The album’s title emotion is constantly being reframed. “Behind the Veil” announces itself in the first person (“Don’t know how to love my way through the fall”), but becomes exponentially more unfamiliar in the last lines of the chorus. She sings “Don’t want to spit out your own tail / The vine flowers around endless scales.” In sequence, these lines knock away quite a bit of causality. If you want to understand the particular kind of grief on the album, you must approach it with a new set of ideas.

Like the confluence of two long rivers, Sioux merges the dual themes of a personal apocalypse and a natural apocalypse. The end of times is everywhere, and the grief and death that sparks much of her writing is mirrored in the vast and seemingly unconquerable domain of the plains and the sky. On the album cover, she stands against a grey and threatening sky, surrounded by vast plains in subdued colors. She is blown by the wind in the moment before a great storm, but appears at ease. Her image is magnified by the surroundings, and her being there gives the storm a personality. The opening song, “Black Snakes,” has a neofolk type dread, but I would hesitate to say it conveys the same emotion. Instead of a historical, pagan mood, “Black Snakes” demonstrates drastic actions. “We’ll split the light in two,” Sioux promises, saying, “Medusa’s head of black snakes tears through the loss and what remains.” Her words cover a peculiar landscape that jumps all over time, but retains a sense that things are not as they used to be. “Baby Wave” describes the moment all nature goes silent as a result of a great grief. Both themes collapse into one at the peak of this interaction. Nature makes grief as great and powerful in its imagery as it is in the head of the speaker.

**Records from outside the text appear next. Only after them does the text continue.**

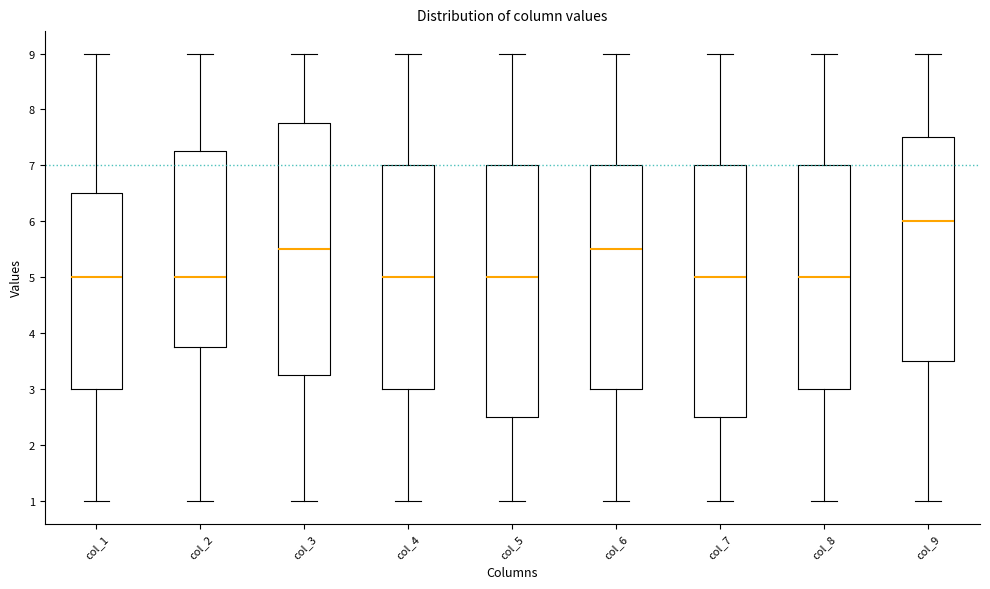

Where does the lower whisker of the box for col_1 end on the y-axis? The values are not printed on the chart, so give them approximately, as read against the axis.

1.0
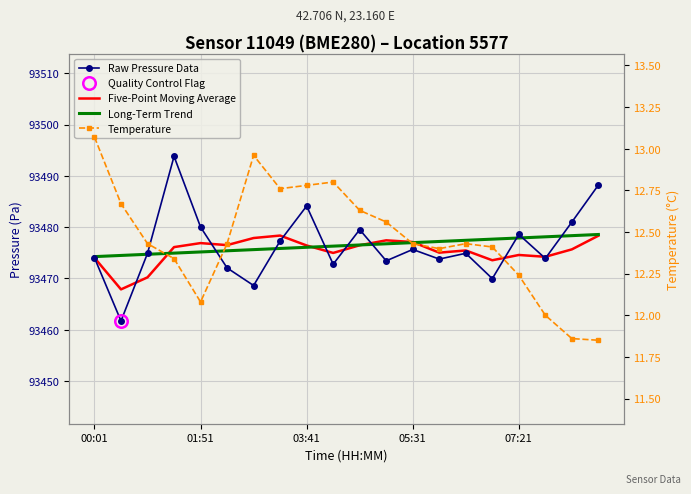

Reading left to right, extract all data points from this chart.

Raw Pressure Data: 93474.0	93461.7	93474.9	93493.8	93480.0	93472.1	93468.6	93477.3	93484.1	93472.8	93479.5	93473.4	93475.7	93473.8	93474.9	93470.0	93478.6	93473.9	93481.0	93488.2
Five-Point Moving Average: 93474.0	93467.9	93470.2	93476.1	93476.9	93476.5	93477.9	93478.4	93476.4	93475.0	93476.5	93477.4	93477.1	93475.0	93475.5	93473.6	93474.6	93474.2	93475.7	93478.3
Long-Term Trend: 93474.3	93474.5	93474.7	93474.9	93475.2	93475.4	93475.6	93475.9	93476.1	93476.3	93476.5	93476.8	93477.0	93477.2	93477.4	93477.7	93477.9	93478.1	93478.4	93478.6
Temperature: 13.1	12.7	12.4	12.3	12.1	12.4	13.0	12.8	12.8	12.8	12.6	12.6	12.4	12.4	12.4	12.4	12.2	12.0	11.9	11.8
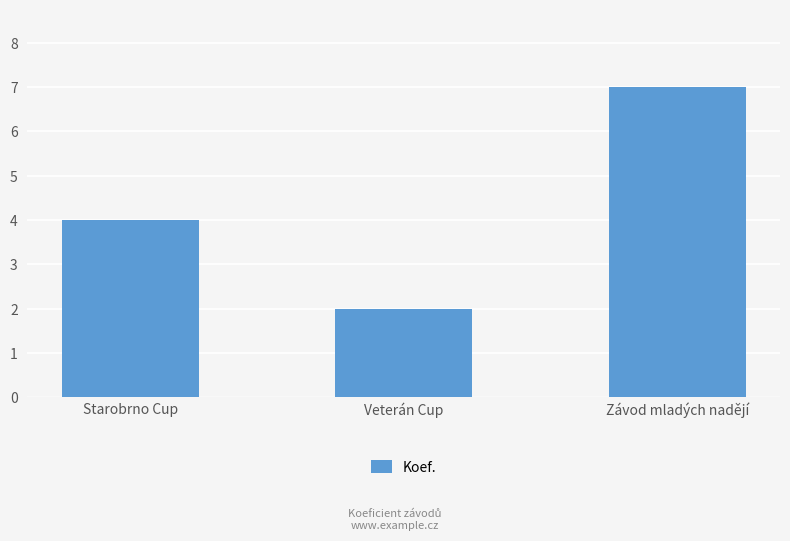

True or false: the data shows 4 at Závod mladých nadějí.

False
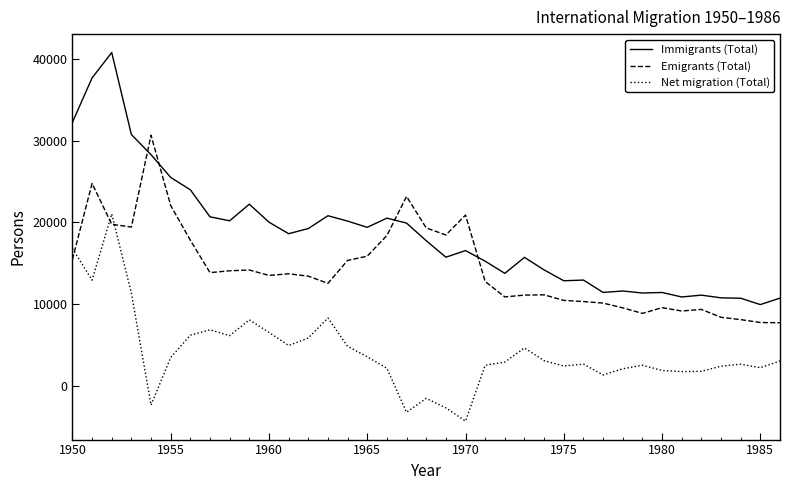

What is the highest value of the Net migration (Total) series?

21022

Mariee Sioux, photo from Night Bloom Records

Like a barnacle on the side of a whale, Sioux’s voice and guitar are at odds, not enough to harm one another, but enough to roughen the overall sound. Her shivering voice is often double-tracked, echoed, and made in many ways to come from all directions. It’s a pure tone that holds up by itself and challenges all other instrumentation. The guitar sound, however, is of an opposite temperament. It’s unmodified and raw, and beyond that, her picking style is work intensive. You can hear all the movement in the picking hand on songs like “Grief in Exile.” It’s almost like her voice is catching up with the guitar. The two rub against each other, not swinging toward complete despair or complete elegance. This is the foundation the album is built on because it is not a sad album or a serene album. Like the quiet before or after a storm, all peace is cyclical and nothing is final. Like a rabbit munching on grass, it’s never over. The most natural thing about grief seems to be its persistence against all odds.

Score: A deer looking right through you.